À ce grave problème, il manque des réponses appropriées. Ajoutons que la cyberviolence touche particulièrement les femmes « racisées », les ressorts étant différents selon que l'on est victime de racisme ou non. Ces femmes subissent en effet une double oppression : au harcèlement s'ajoute l'hypersexualisation, la misogynie noire ou encore l'orientalisme. De même, les cyberviolences touchent particulièrement les personnes LGBTQI qui courent un risque de harcèlement trois fois supérieur à celui que courent les adolescents hétérosexuels et « cisgenres ».

Les cyberviolences ont de lourdes conséquences sur la vie et la santé : plus d'un tiers des victimes de cyberharcèlement présentent des symptômes du syndrome de stress post-traumatique. De plus, sept femmes victimes de cyberviolences sur dix n'ont reçu aucun soutien, quel qu'il soit, de la part d'organismes ou d'une personne de leur réseau personnel.

Il existe un écart générationnel qui se manifeste lorsque les personnes chargées d'établir la réglementation sont les moins au fait des problèmes. Soyons clairs : les jeunes utilisent beaucoup plus internet puisqu'ils passent en moyenne sept heures par jour derrière un écran – c'est-à-dire plus de temps qu'avec leurs éducateurs ou leurs parents. Il ne s'agit naturellement pas de faire le procès d'internet, qui est un espace de créativité et d'apprentissage, mais qui expose à des risques graves dont celui de cyberharcèlement est la manifestation la plus saillante.

Pour répondre au problème, il est indispensable de nous doter d'intelligence numérique. Cela passe par une meilleure information concernant l'impact de la présence en ligne et les traces laissées, ainsi que les technologies permettant de sécuriser les données personnelles, mais aussi une information concernant le droit des personnes.

Nous proposons à cet effet la création d'un site d'information complet sur les dispositifs juridiques qui encadrent les cyberviolences et d'une plateforme d'aide et d'accompagnement en ligne, ainsi qu'une aide au décryptage des conditions générales d'utilisation des plateformes sociales, qui ne sont malheureusement pas efficaces en termes de modération. De ce point de vue, il convient d'exiger des médias sociaux une totale transparence quant à leur politique et à leurs dispositifs de modération.

================================

• TÂCHES À RÉALISER
(a) Répondez à ces questions sur le texte consacré aux cyberviolences :
(i) Quelle part des victimes de cyberharcèlement présente des symptômes du syndrome de stress post-traumatique ?
(ii) Combien d'heures par jour les jeunes passent-ils en moyenne derrière un écran ?
(iii) Combien de fois le risque de harcèlement couru par les personnes LGBTQI est-il supérieur à celui des adolescents hétérosexuels et « cisgenres » ?
(b) Reprenez le texte consacré aux cyberviolences et poursuivez-le au-delà de sa dernière phrase.

================================

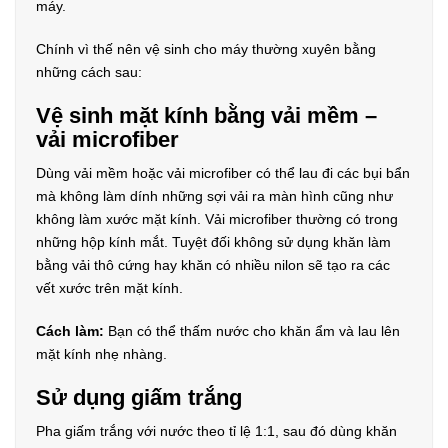
máy.
Chính vì thế nên vệ sinh cho máy thường xuyên bằng
những cách sau:
Vệ sinh mặt kính bằng vải mềm –
vải microfiber
Dùng vải mềm hoặc vải microfiber có thể lau đi các bụi bẩn
mà không làm dính những sợi vải ra màn hình cũng như
không làm xước mặt kính. Vải microfiber thường có trong
những hộp kính mắt. Tuyệt đối không sử dụng khăn làm
bằng vải thô cứng hay khăn có nhiều nilon sẽ tạo ra các
vết xước trên mặt kính.
Cách làm:
Bạn có thể thấm nước cho khăn ẩm và lau lên
mặt kính nhẹ nhàng.
Sử dụng giấm trắng
Pha giấm trắng với nước theo tỉ lệ 1:1, sau đó dùng khăn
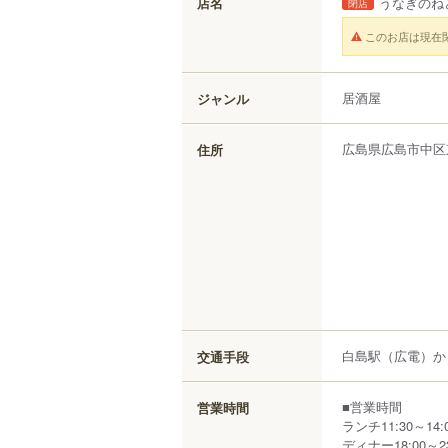
店名
うなぎのね
閉店
このお店は現在
居酒屋
ジャンル
広島県
広島市中区
住所
白島駅（広電）か
交通手段
■営業時間
営業時間
ランチ11:30～14:00
ディナー18:00～23:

================================

• RÉPONSES NUMÉROTÉES
(a)
(i) Plus d'un tiers des victimes.
(ii) Sept heures en moyenne.
(iii) Trois fois.

(b)
D'autre part, nous recommandons le lancement de campagnes d'information et de prévention du grand public visant à démontrer que les normes culturelles et sociales favorisent l'existence de cyberviolences. Ces campagnes doivent cibler les personnes les plus touchées et les plus vulnérables : les femmes, les mineurs, les personnes discriminées et celles en situation de handicap.

Nous prônons également la responsabilisation et le développement de l'intelligence émotionnelle numérique, c'est-à-dire la capacité à faire preuve d'empathie, à construire de bonnes relations en ligne avec les autres et à venir en aide aux victimes de cyberviolences, et la promotion de bonnes pratiques en ligne dans cet objectif, qu'il s'agisse d'effectuer des signalements ou d'éviter de diffuser des contenus malveillants. Nous proposons par exemple une charte de cyberangels que les utilisateurs de Twitter et d'autres réseaux signeraient pour se déclarer comme personnes sûres et s'engager à répandre ce climat d'empathie.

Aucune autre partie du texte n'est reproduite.